Reputation: 65
I have a Script in my main Assets folder called BezierWalk.cs
In another script, Spawn
, I'm trying to instantiate objects from Prefab Sphere
and attach BezierWalk.cs
to them.
Spawn
script:
public class Spawn : MonoBehaviour
{
public GameObject Sphere;
//string ScriptName = "BezierWalk";
void Start()
{
Vector3 vSpawnPos = transform.position;
for (int i = 0; i < 20; i++)
{
var objectYouCreate = Instantiate(Sphere, vSpawnPos, transform.rotation);
//objectYouCreate.AddComponent<T>("Assets/BezierWalk.cs");
//objectYouCreate.AddComponent(typeof(ScriptName)) as ScriptName;
//objectYouCreate.AddComponent<ScriptName>();
//var myScript = Sphere.AddComponent<BezierWalk.cs>();
vSpawnPos.z += 20;
}
}
You can see commented out attempts...
How I am supposed to do this properly? Thank you.
Upvotes: 4
Views: 10820
Reputation: 1
If your script lies within certain namespace, you should follow the following format
GameObject.AddComponent(typeof(namespace.className))
;
Upvotes: 0
Reputation: 17858
If you look at how you reference components in unity, the answer should be clear - did you try any of the ones you listed?

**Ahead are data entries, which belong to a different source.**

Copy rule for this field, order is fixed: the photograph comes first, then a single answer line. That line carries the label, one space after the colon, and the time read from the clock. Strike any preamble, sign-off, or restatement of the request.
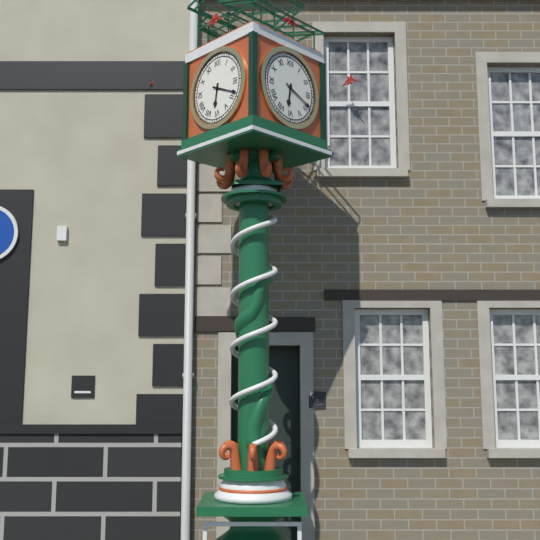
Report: 6:19
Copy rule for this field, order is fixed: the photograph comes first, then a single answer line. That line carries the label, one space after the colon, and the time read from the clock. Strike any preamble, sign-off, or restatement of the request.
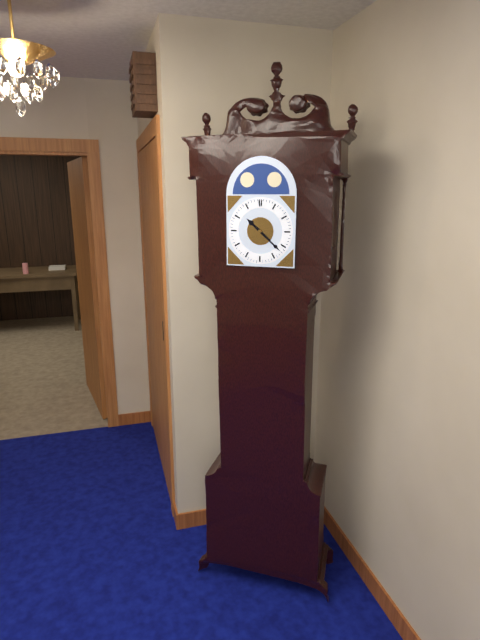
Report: 10:22
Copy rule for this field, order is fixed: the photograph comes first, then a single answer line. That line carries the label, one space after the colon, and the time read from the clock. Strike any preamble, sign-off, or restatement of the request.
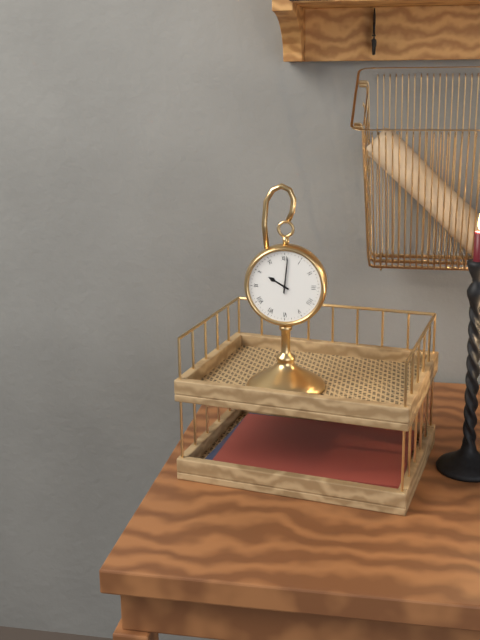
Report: 10:01
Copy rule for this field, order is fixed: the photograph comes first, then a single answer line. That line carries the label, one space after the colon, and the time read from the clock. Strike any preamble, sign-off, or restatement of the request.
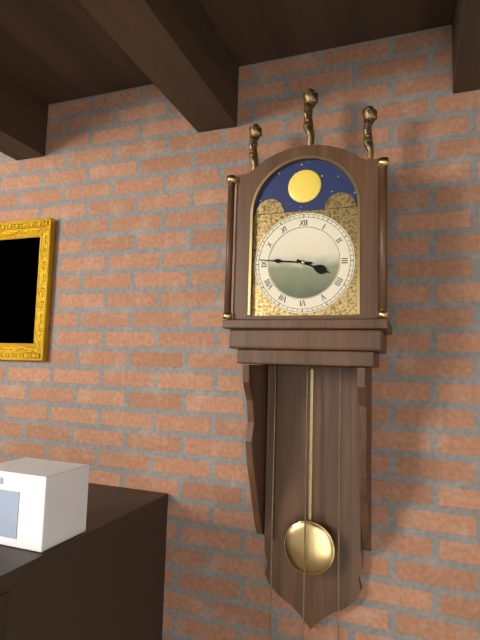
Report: 3:46
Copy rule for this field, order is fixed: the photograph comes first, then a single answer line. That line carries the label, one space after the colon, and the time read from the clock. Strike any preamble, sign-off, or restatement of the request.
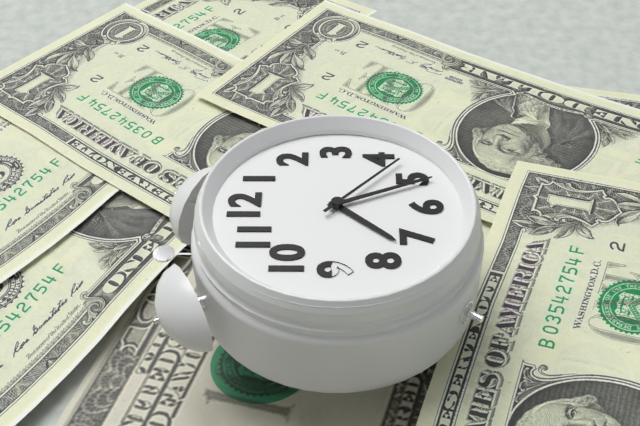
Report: 7:26:22
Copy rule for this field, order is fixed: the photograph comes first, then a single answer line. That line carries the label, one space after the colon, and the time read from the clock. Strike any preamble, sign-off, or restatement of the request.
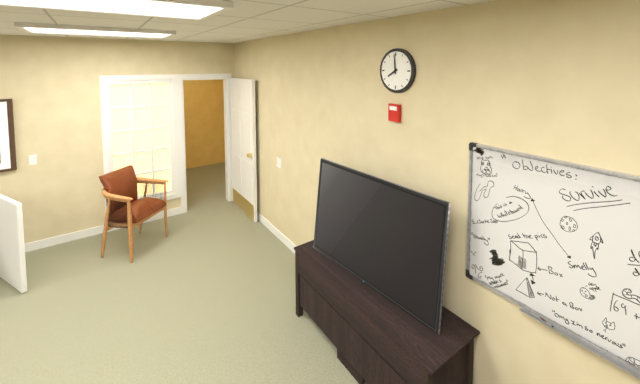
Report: 7:59
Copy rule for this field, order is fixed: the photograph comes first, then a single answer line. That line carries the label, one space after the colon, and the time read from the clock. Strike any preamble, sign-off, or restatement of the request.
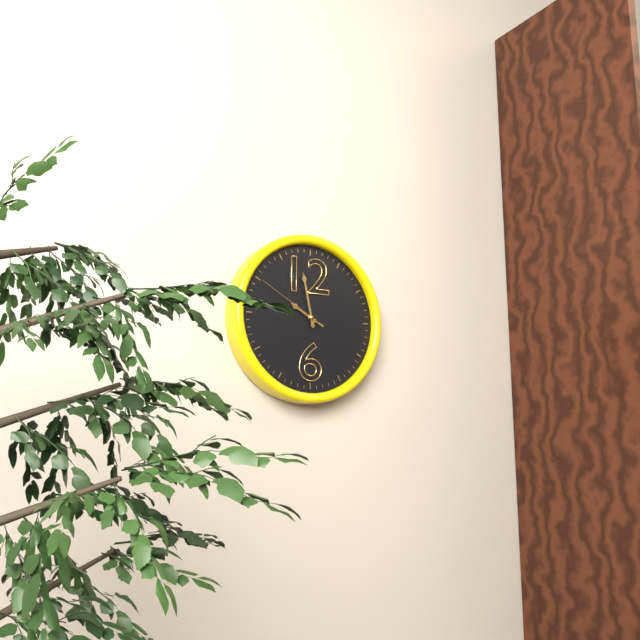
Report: 9:58:50
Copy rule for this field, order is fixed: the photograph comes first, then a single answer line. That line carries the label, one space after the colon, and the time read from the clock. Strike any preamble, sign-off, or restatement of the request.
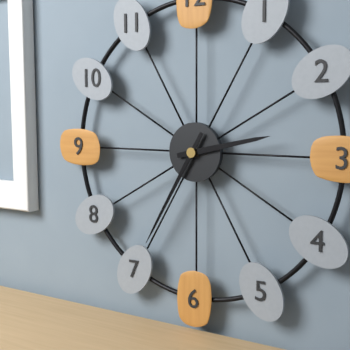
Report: 2:35
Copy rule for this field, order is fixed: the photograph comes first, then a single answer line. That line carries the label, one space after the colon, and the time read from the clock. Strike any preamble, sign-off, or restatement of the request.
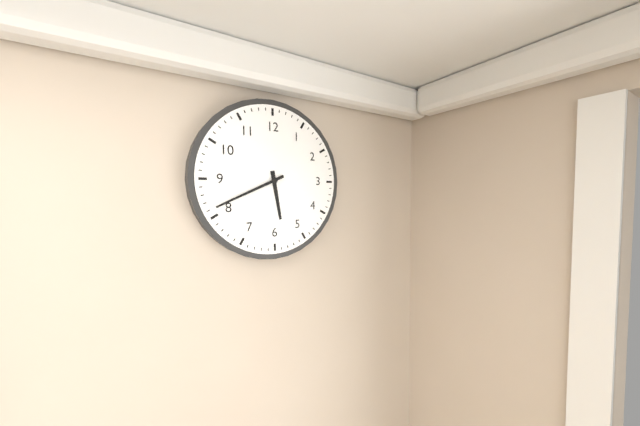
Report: 5:41
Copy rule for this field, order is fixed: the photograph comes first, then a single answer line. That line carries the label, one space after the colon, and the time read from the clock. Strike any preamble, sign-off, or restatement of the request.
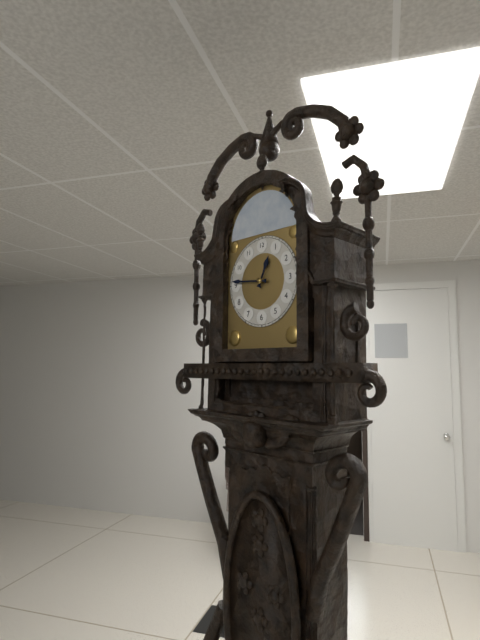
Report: 12:46
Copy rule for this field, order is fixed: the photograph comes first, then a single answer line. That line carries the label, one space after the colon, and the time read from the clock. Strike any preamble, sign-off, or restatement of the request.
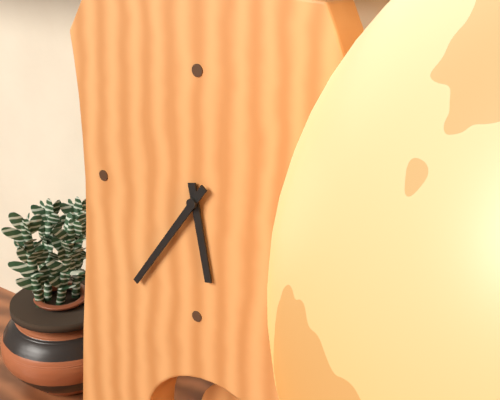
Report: 5:36
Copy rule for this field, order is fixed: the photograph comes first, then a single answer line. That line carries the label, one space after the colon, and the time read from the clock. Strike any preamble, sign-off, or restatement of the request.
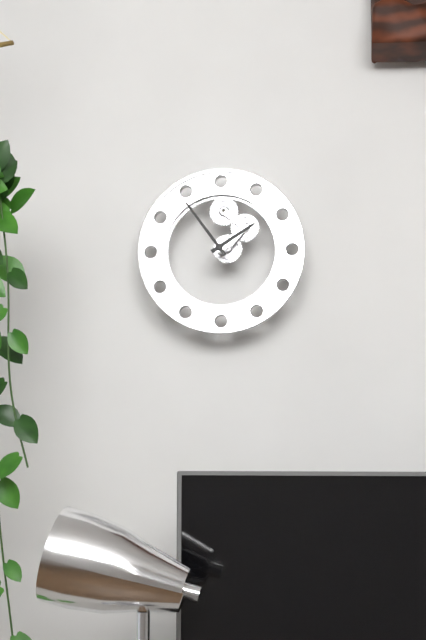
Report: 1:54
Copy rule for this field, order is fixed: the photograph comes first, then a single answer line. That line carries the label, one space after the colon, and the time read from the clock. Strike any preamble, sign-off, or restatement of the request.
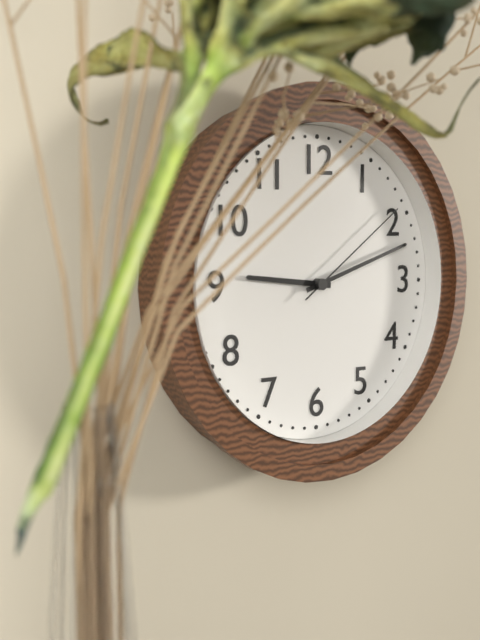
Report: 9:12:09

Reference: https://docs.unity3d.com/ScriptReference/GameObject.AddComponent.html
The normally used is as it is easy reading
objectYouCreate.AddComponent<ClassName>();
You can use
objectYouCreate.AddComponent(typeof(ClassName));
the .cs is for humans, its your readable version. so you would never need the .cs reference in your code.
note: I mentioned it as ClassName rather than scriptname, as while they are the same in monobehaviors in unity, it isnt the same anywhere else in c# so, the important bit is not the name of the file you made, but the name of the class within it.
Another way is to have prefabs, make a prefab of your object with all the components you need already on it.